Berlin - Die zweite Säule ist nicht nur landwirtschaftliche Beihilfe. Sie ist essentiell für die Struktur auf dem Land. Um Chancen und Risiken bezüglich der GAP-Reform auszuloten, veranstalteten die Grünen ein Fachgespräch.
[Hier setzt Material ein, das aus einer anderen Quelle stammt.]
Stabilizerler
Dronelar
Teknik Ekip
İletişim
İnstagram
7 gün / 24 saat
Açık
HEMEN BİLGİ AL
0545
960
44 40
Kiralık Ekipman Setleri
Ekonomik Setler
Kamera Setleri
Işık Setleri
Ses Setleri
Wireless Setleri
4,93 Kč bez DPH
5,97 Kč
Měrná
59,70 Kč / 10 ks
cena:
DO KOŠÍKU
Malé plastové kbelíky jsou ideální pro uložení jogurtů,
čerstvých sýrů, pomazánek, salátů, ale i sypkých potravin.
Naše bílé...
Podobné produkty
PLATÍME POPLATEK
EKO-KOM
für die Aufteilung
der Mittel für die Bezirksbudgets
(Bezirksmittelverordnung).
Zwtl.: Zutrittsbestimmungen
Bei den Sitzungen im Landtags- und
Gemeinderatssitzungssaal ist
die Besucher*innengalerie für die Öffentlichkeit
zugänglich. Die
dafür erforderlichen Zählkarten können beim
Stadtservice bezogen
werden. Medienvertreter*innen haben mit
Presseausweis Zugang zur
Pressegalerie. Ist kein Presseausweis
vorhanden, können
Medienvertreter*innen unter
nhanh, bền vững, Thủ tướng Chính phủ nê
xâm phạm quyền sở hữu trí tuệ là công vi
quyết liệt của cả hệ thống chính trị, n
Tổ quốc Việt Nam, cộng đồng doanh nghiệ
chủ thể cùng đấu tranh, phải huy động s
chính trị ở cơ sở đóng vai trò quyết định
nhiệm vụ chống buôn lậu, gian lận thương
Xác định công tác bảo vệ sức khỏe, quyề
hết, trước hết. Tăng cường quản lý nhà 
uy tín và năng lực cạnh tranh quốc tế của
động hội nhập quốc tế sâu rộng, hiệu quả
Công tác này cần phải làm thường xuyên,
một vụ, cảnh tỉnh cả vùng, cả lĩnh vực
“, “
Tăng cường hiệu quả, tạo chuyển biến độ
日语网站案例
Auch aus Sicht der Grünen sind für eine erfolgreiche Reform der Gemeinsamen Agrarpolitik für die Zeit von 2014 bis 2020 Nachbesserungen am Kommissionsvorschlag nötig. "Doch es geht schon in die richtige Richtung", sagte Friedrich Ostendorff, Sprecher für Agrarpolitik, beim Fachgespräch am Montag im Berliner Paul-Löbe-Haus.
 
Die zweite Säule sei für einen starken ländlichen Raum unverzichtbar. Cornelia Behm, Sprecherin für ländliche Entwicklung, stimmte zu: "Sie darf nicht immer nur als das Geld der Bauern betrachtet werden." Schließlich stärke die zweite Säule die gesamte ländliche Wertschöpfungskette - mit Hilfe einer starken Landwirtschaft.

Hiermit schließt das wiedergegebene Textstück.